Question

A skateboarder rolls off a horizontal ledge that is 1.32 m high, and lands 1.88 m from the base of the ledge. What was his initial velocity? (Unit = m/s)

Answer 1

3.62 m/s

Step-by-step explanation:

h = 1.32 m

d = 1.88 m

Let u be the initial horizontal velocity and the time taken by the board to reach the ground is t.
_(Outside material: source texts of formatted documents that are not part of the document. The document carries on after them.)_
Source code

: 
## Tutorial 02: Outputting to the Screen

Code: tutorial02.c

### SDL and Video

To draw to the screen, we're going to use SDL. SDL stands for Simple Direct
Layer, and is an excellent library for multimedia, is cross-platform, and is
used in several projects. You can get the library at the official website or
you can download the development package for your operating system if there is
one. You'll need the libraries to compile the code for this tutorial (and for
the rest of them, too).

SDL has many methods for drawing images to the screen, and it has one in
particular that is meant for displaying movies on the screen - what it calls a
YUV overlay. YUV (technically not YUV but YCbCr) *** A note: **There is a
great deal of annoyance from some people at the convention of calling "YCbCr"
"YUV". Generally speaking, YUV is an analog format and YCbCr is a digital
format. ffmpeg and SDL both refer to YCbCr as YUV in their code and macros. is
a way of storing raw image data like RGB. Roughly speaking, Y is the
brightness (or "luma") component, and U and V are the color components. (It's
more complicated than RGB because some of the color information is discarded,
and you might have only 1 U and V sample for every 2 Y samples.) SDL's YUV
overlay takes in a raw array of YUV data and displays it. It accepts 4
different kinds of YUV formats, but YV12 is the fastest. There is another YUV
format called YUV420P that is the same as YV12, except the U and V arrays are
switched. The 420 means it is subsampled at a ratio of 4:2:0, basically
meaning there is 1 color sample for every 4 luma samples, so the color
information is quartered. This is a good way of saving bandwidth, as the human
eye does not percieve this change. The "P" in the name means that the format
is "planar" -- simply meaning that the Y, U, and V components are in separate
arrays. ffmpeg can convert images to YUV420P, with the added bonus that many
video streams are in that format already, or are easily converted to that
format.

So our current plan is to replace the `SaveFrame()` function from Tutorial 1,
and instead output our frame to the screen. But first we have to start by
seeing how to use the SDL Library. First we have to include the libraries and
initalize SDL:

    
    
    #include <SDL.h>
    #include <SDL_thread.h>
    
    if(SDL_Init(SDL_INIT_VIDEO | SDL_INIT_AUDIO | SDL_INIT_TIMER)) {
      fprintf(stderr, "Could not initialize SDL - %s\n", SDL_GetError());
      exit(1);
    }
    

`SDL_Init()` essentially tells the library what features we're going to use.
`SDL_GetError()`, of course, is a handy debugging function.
Use second equation of motion in vertical direction

`s=ut+0.5at^(2)`

1.32 = 0 + 0.5 x 9.8 x t^2

t = 0.52 second

The horizontal distance = horizontal velocity x time

1.88 = u x 0.52

u = 3.62 m/s

Thus, the nitial speed of the skate board is 3.62 m/s.

Answer 2

initial velocity is 3.62 m/s

Step-by-step explanation:

given data

high = 1.32 m

length = 1.88 m

to find out

initial velocity

solution

we consider here top height point a and b point at ground and c point at distance 1.88 m away from b on ground

and x is horizontal component and y is vertical component

so at point A initial velocity is Va = Vx i

and at point c velocity = Vc = Vx i + Vy j

first we calculate time taken when it come down by distance formula

distance = 1/2 ×gt² ..............1

1.32 = 1/2 ×(9.8)t²

t = 0.519 sec

so velocity x = distance / time

velocity x =
`(1.88)/(0.519)`

velocity x = 3.622 m/s

so initial velocity is 3.62 m/s